The findings from this study have important implications for public health and clinical interventions. This study has shown once again that the routine screening of birth-related PTSD is crucial for maternal and infant health. It has great importance for women to have good conditions both during pregnancy and in the postpartum period. Giving place the constructs which contribute to diminishing stress level in interventions is one of the significant implications of the current study. Considering the feeling that their life/physical integrity was at risk during birth and the role of stress level after the traumatic events during labor on birth-related PTSD symptoms, a respectful, humanized, consented and positive maternity care should be given to women. Based on the association between higher positive interactions with healthcare team and decreased likelihood of birth-related PTSD, we may conclude that training for neonatal nurses, midwives, obstetricians, gynecologists, psychologists, psychiatrists, and the wider team working in postpartum health is an inevitable implication. Lastly, approaches that contribute to improving psychological well-being in perinatal processes may be protective for birth-related PTSD symptoms following preterm birth, but this needs to be examined further.

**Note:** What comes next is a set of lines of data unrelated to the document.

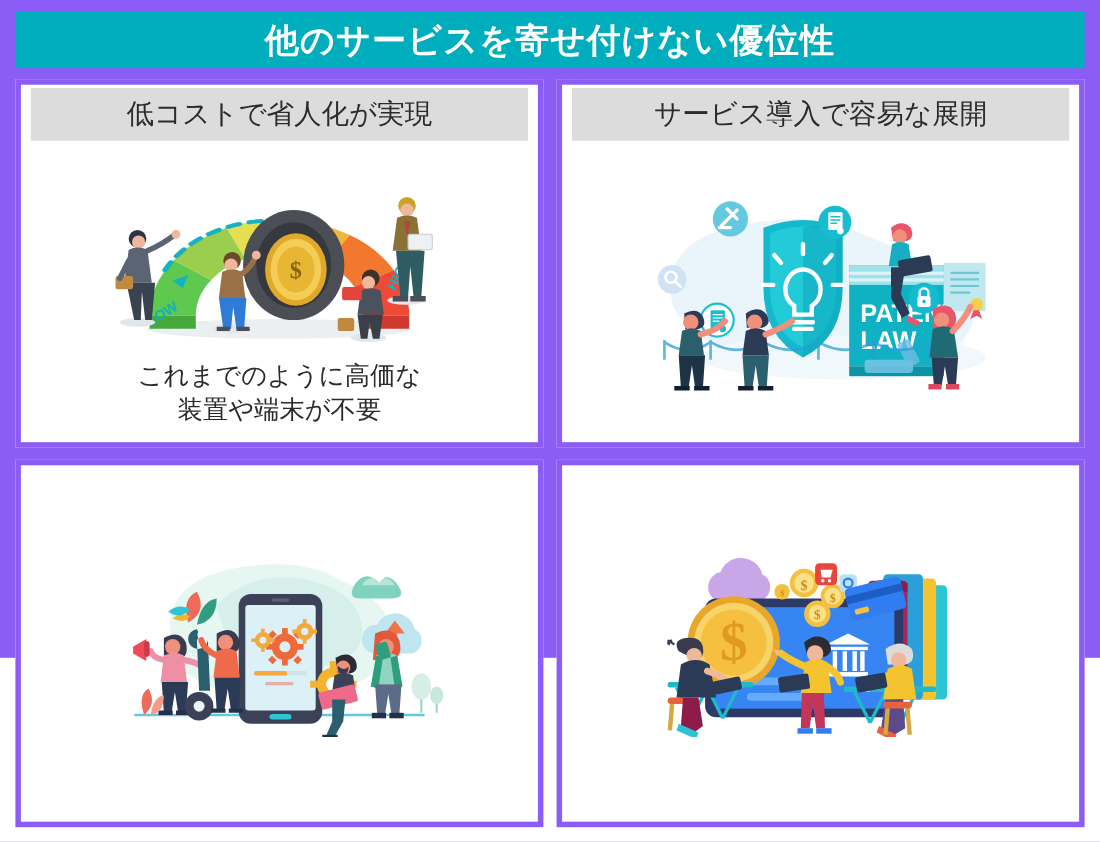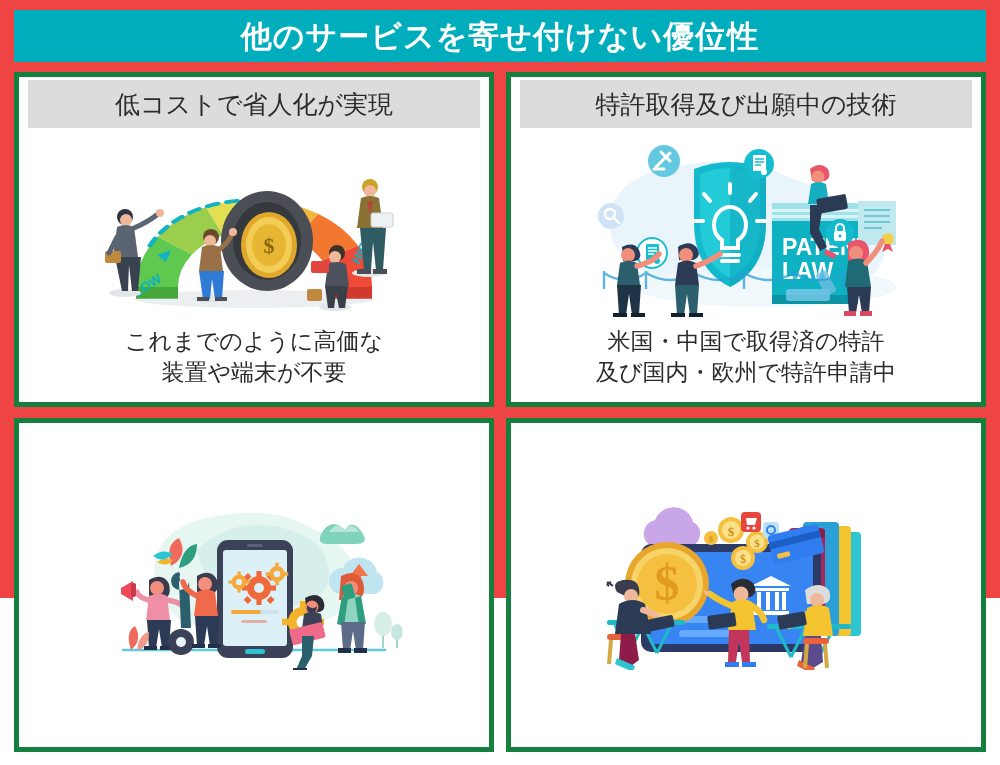--- a/index.html
+++ b/index.html
@@ -17,7 +17,7 @@
     position: relative;
     width: 1000px;
     height: 598px;
-    background: #ef4444;
+    background: #8b5cf6;
     box-sizing: border-box;
   }
 

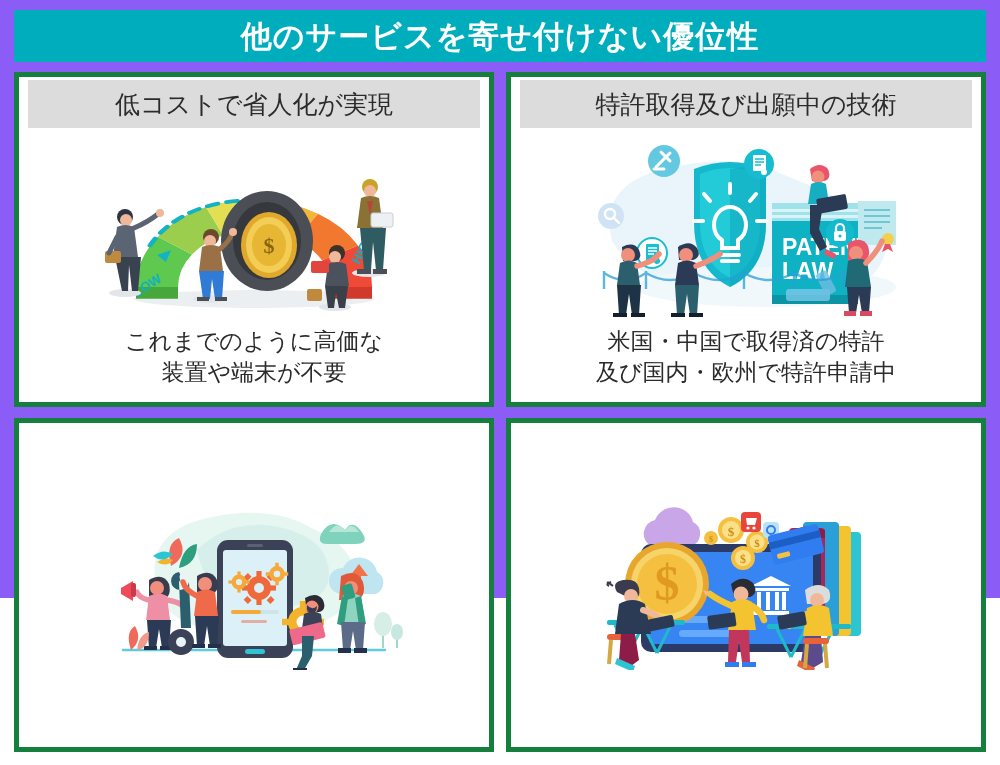--- a/index.html
+++ b/index.html
@@ -57,7 +57,7 @@
   }
   .card {
     position: relative;
-    border: 5px solid #15803d;
+    border: 5px solid #8b5cf6;
     background: #ffffff;
     box-sizing: border-box;
     display: flex;

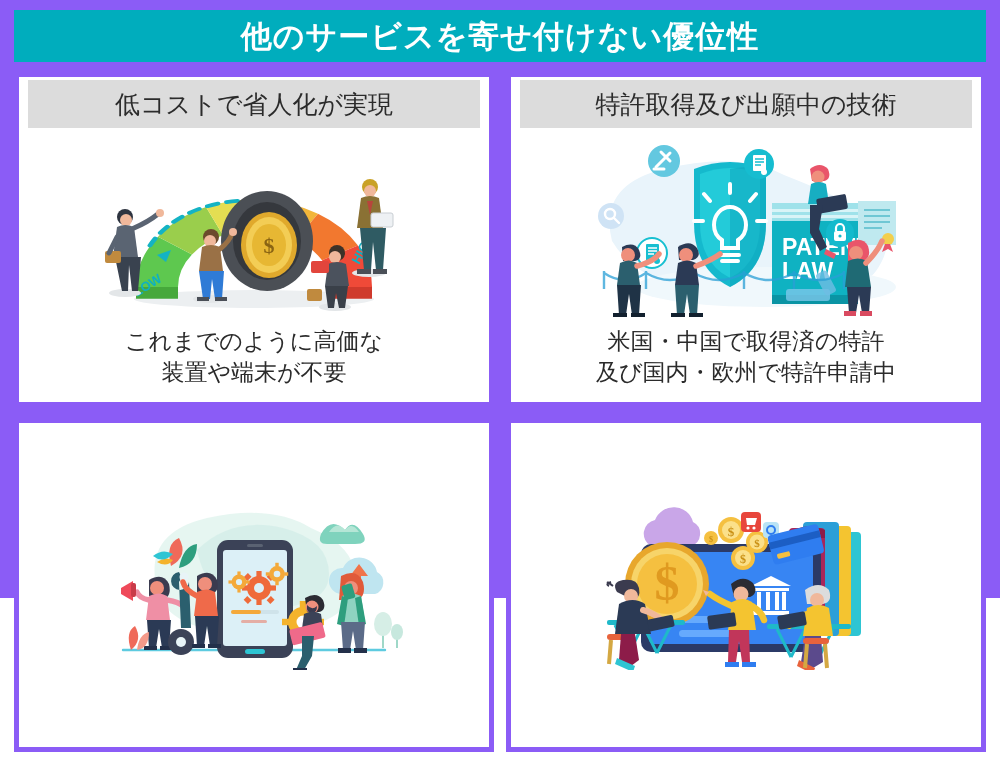--- a/index.html
+++ b/index.html
@@ -205,7 +205,7 @@
 
     <div class="card">
       <div class="card-head">
-        <div class="card-head-text">特許取得及び出願中の技術</div>
+        <div class="card-head-text">サービス導入で容易な展開</div>
       </div>
       <div class="card-art">
         <svg class="art-svg" width="340" height="180" viewBox="0 0 340 180">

Evaluation of birth-related PTSD symptoms in the postpartum period is crucial for perinatal mental health. For this reason, in the postpartum period, professionals (neonatal nurses, midwives, obstetricians, gynecologists, psychologists, psychiatrists, and those who are working in postpartum health) should evaluate women’s symptoms regarding birth-related PTSD with the valid and reliable measurement tools and clinical evaluation, guide them in realizing usual and unusual emotions, cognitions and behaviors following birth, guide them in the process of dealing with problematic issues if any, and offer counseling to women about birth-related PTSD.

Finally, multidisciplinary, multicentric and cross-national studies on this topic are needed, using robust methods and representative samples.